Над крыльцом горит тусклая лампочка, в круге света бьются ошалевшие мотыльки. Ломая пальцы, отодвигаю щеколду, вхожу во двор и захлопываю кованую калитку. По спине пробегает озноб.
В три шага преодолеваю узкую дорожку, карабкаюсь по крутым ступеням и влетаю в дом. Снаружи остается лишь моя долговязая черная тень.
Но в темной прихожей пахнет духами и жареной картошкой, из кухни доносится шипение масла, тихий голос напевает знакомый мотив… Меня здесь ждут.
— Влада, вернулась? — кричит Ирина Петровна из глубин кухни, и я прислоняюсь к стене, борясь с рыданиями.
— Да, вернулась. Гуляла по окрестностям!
— Тогда мой руки! И за стол! — зовет она.
В ванной с минуту ожидаю, когда потеплеет бьющая из крана струя, а по щекам бегут горячие слезы. В душе будто прорвало дамбу или ледяной затор — она трепещет и болит, но боль эта очищает.
Брызгаю в лицо все еще холодную воду, выпрямляю плечи, заглядываю в бесцветные опухшие глаза, с немым вопросом глядящие из зеркала, шмыгаю носом.
Этот Сорока…
Он не церемонился со мной и сам не понял, что вскрыл чудовищный нарыв у меня внутри. Неосторожно надавил туда, куда нельзя, и вот…

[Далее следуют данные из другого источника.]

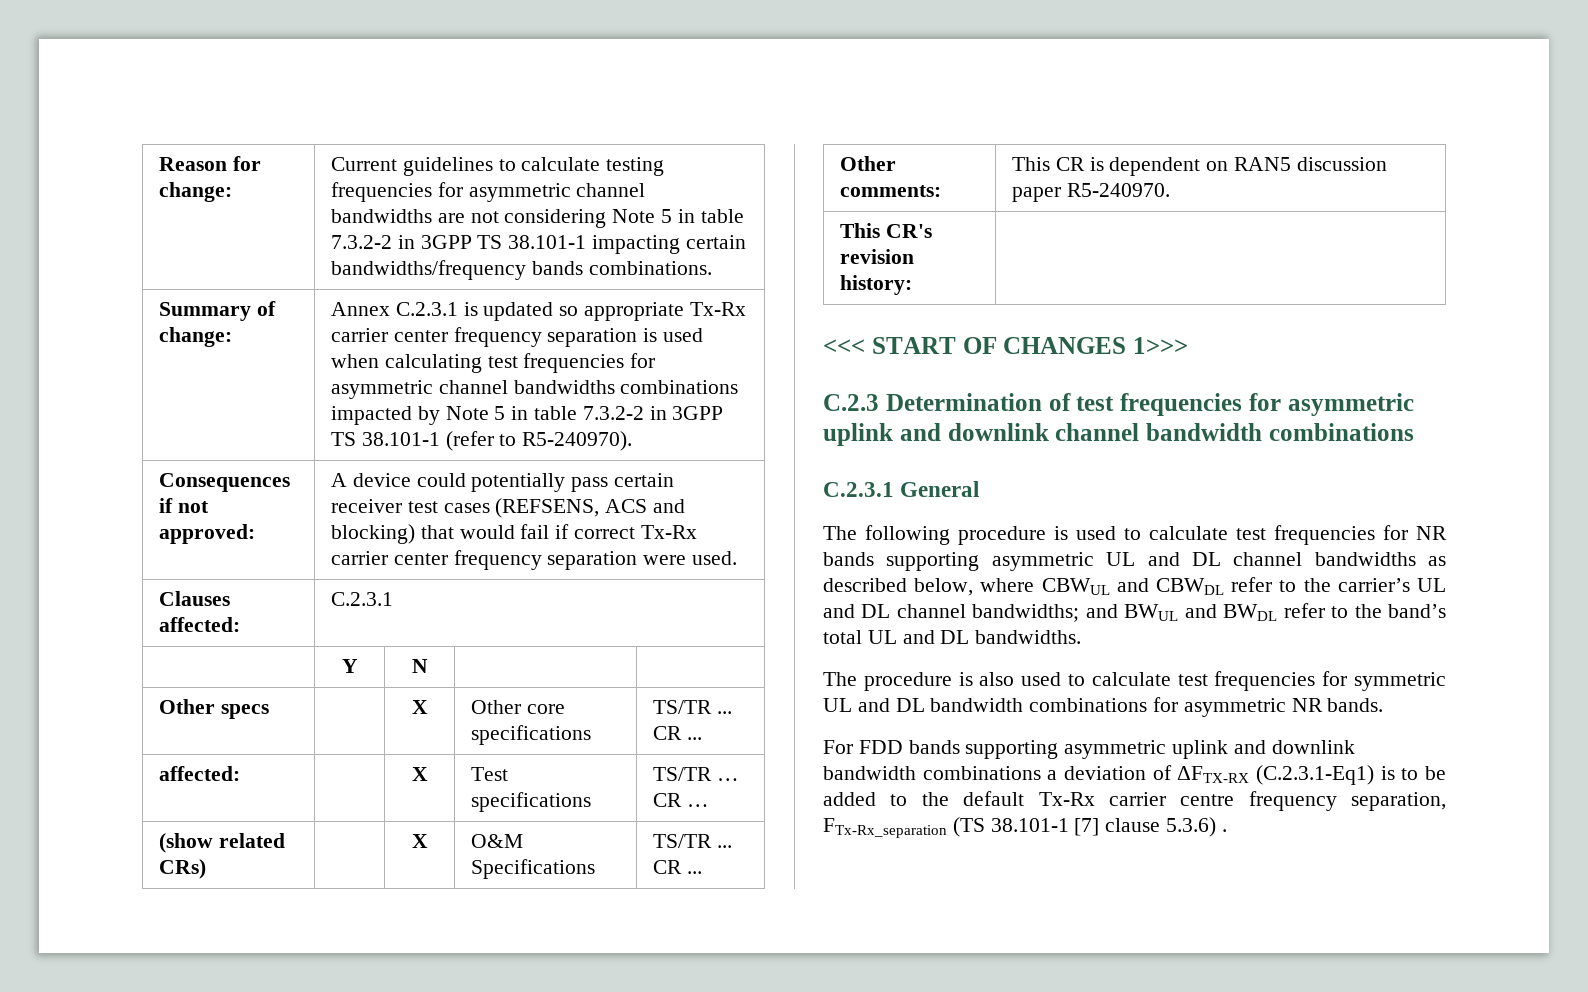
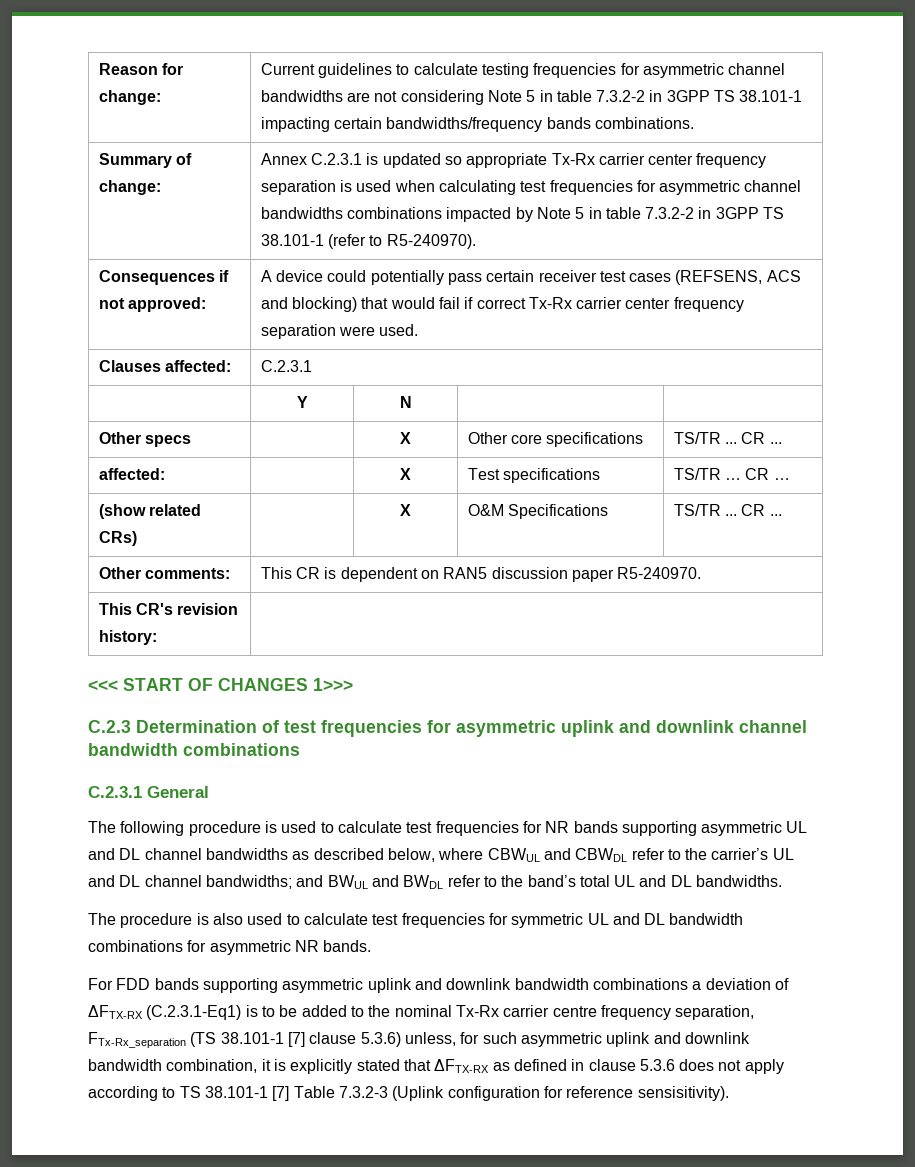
[963,791,1025,806] default -> [394,1005,452,1017] nominal
[1221,829,1227,832] . -> [404,1032,750,1047] [88,1059,784,1074] [88,1086,729,1101] unless, for such asymmetric uplink and downlink bandwidth combination, it is explicitly stated that ΔFTX-RX as defined in clause 5.3.6 does not apply according to TS 38.101-1 [7] Table 7.3.2-3 (Uplink configuration for reference sensisitivity).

Грязь утекает мутной рекой, а душа наполняется чем-то новым или же давно забытым. Становится ранимой и беззащитной.
Я почти незнакома с тем парнем и теперь боюсь его до дрожи, но завтра снова пойду к реке в надежде на встречу. В надежде на повторение того, что чувствую сейчас.
Утираюсь полотенцем, бросаю его на дно корзины, глубоко дышу и прихожу в себя.